In accordance with the regulatory requirements provided at 45 CFR 75.113 and Appendix XII to 45 CFR Part 75, recipients that have currently active Federal grants, cooperative agreements, and procurement contracts from all Federal awarding agencies with a cumulative total value greater than $10,000,000 for any period of time during the period of performance of a Federal award, must report and maintain the currency of information reported in the System for Award Management (SAM) about civil, criminal, and administrative proceedings in connection with the award or performance of a Federal award that reached final disposition within the most recent five-year period. The recipient must also make semiannual disclosures regarding such proceedings. Proceedings information will be made publicly available in the designated integrity and performance system (currently FAPIIS). This is a statutory requirement under section 872 of Public Law 110-417, as amended (41 U.S.C. 2313). As required by section 3010 of Public Law 111-212, all information posted in the designated integrity and performance system on or after April 15, 2011, except past performance reviews required for Federal procurement contracts, will be publicly available. Full reporting requirements and procedures are found in Appendix XII to 45 CFR Part 75 Award Term and Conditions for Recipient Integrity and Performance Matters.
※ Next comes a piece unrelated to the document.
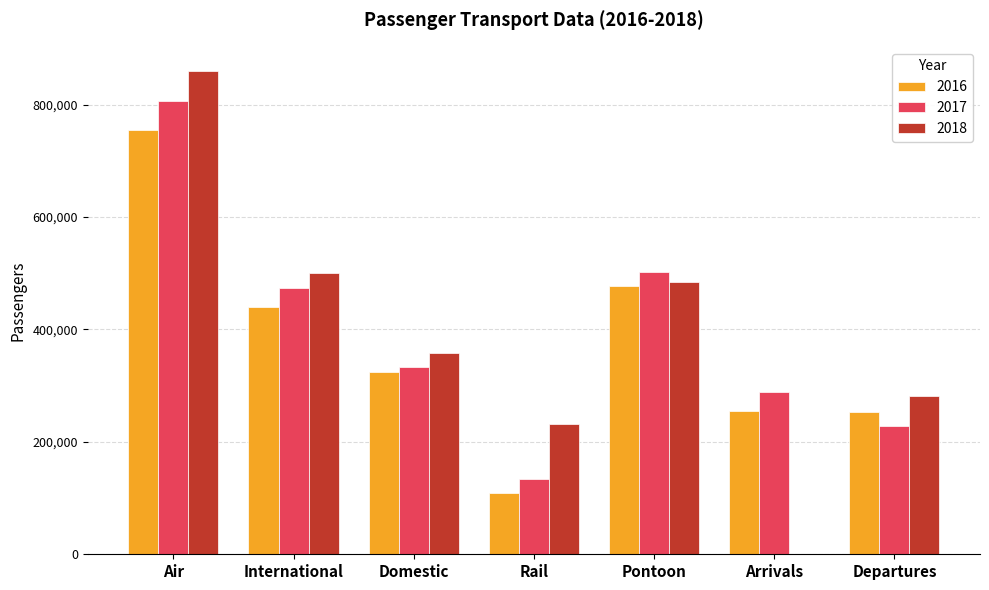

What is the greatest value displayed?

859947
We encourage inquiries concerning this funding opportunity and welcome the opportunity to answer questions from potential applicants.

eRA Service Desk (Questions regarding ASSIST, eRA Commons, application errors and warnings, documenting system problems that threaten submission by the due date, and post-submission issues)
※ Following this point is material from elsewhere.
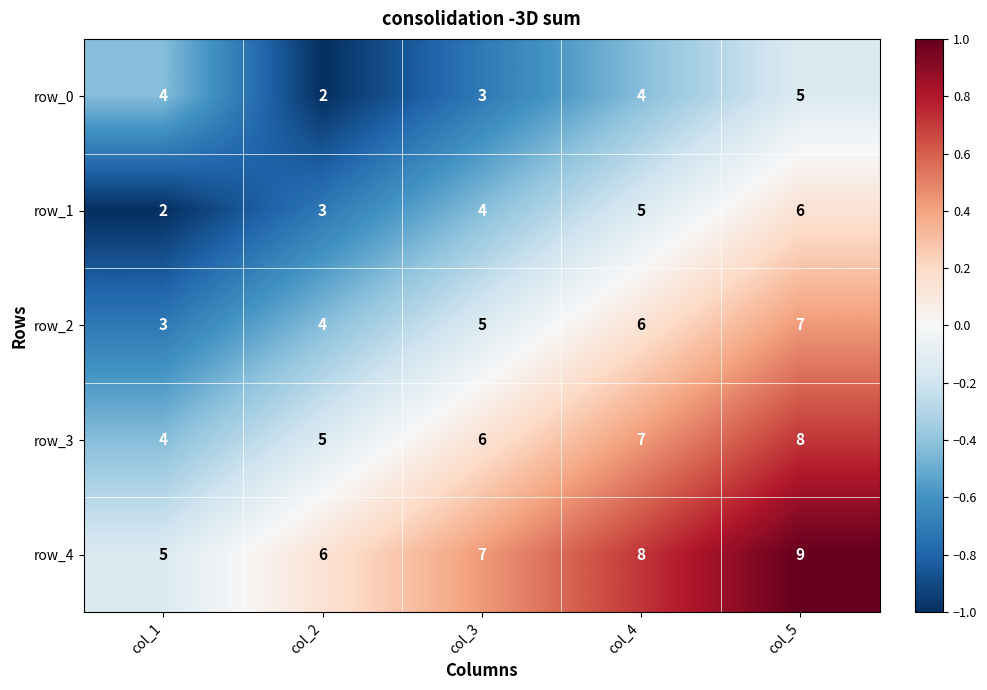

At which label is row_0 closest to 3?

col_3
Finding Help Online: http://grants.nih.gov/support/ (preferred method of contact)
Telephone: 301-402-7469 or 866-504-9552 (Toll Free)
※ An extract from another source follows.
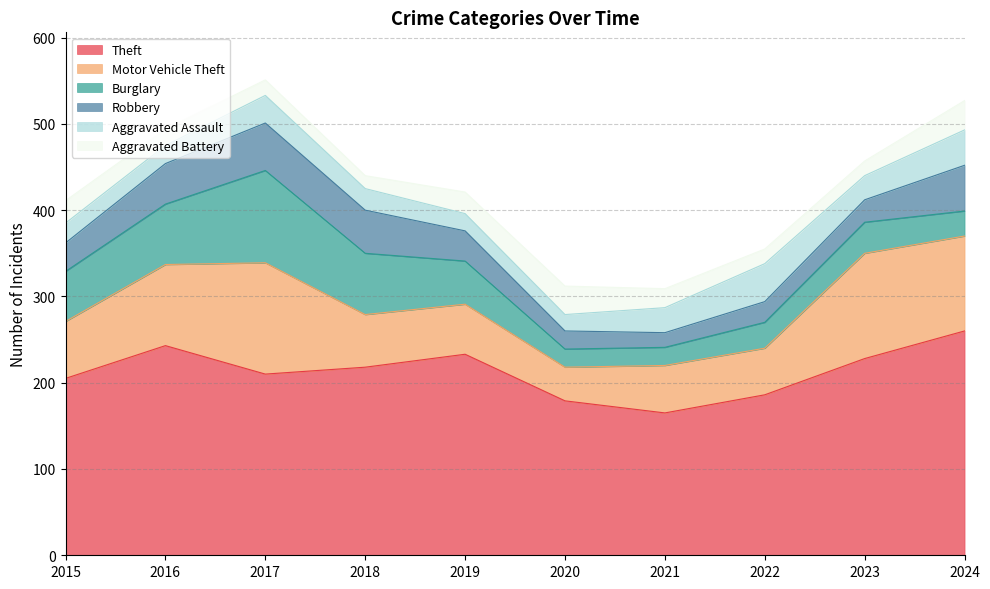

Which category has the lowest value across all series?

2018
General Grants Information (Questions regarding application instructions, application processes, and NIH grant resources)
Email: GrantsInfo@nih.gov (preferred method of contact)
Telephone: 301-945-7573

Grants.gov Customer Support (Questions regarding Grants.gov registration and Workspace)
Contact Center Telephone: 800-518-4726
Email: support@grants.gov

Michael L. Oshinsky, PhD
National Institute of Neurological Disorders and Stroke (NINDS)
Telephone: 301-496-9964
Email: michael.oshinsky@nih.gov

Julia L. Bachman, PhD
National Institute of Neurological Disorders and Stroke (NINDS)
Telephone: 301-827-7383
Email: julia.bachman@nih.gov

D.P. Mohapatra, PhD
National Institute of Neurological Disorders and Stroke (NINDS)
Telephone: 301-496-9964
Email: dp.mohapatra@nih.gov

Asif Rizwan, PhD
National Heart, Lung and Blood Institute (NHLBI)
Telephone: 301-435-0070
E-mail: asif.rizwan@nih.gov

Chief, Scientific Review Branch
National Institute of Neurological Disorders and Stroke (NINDS)
Email: nindsreview@nih.gov

Chief Grants Management Officer
National Institute of Neurological Disorders and Stroke (NINDS)
Email: ChiefGrantsManagementOfficer@ninds.nih.gov

Nina Hall
National Heart, Lung and Blood Institute (NHLBI)
Telephone: 301-827-2393
E-mail: nina.hall@nih.gov

Recently issued trans-NIH policy notices may affect your application submission. A full list of policy notices published by NIH is provided in the NIH Guide for Grants and Contracts. All awards are subject to the terms and conditions, cost principles, and other considerations described in the NIH Grants Policy Statement.

Awards are made under the authorization of Sections 301 and 405 of the Public Health Service Act as amended (42 USC 241 and 284) and under Federal Regulations 42 CFR Part 52 and 45 CFR Part 75.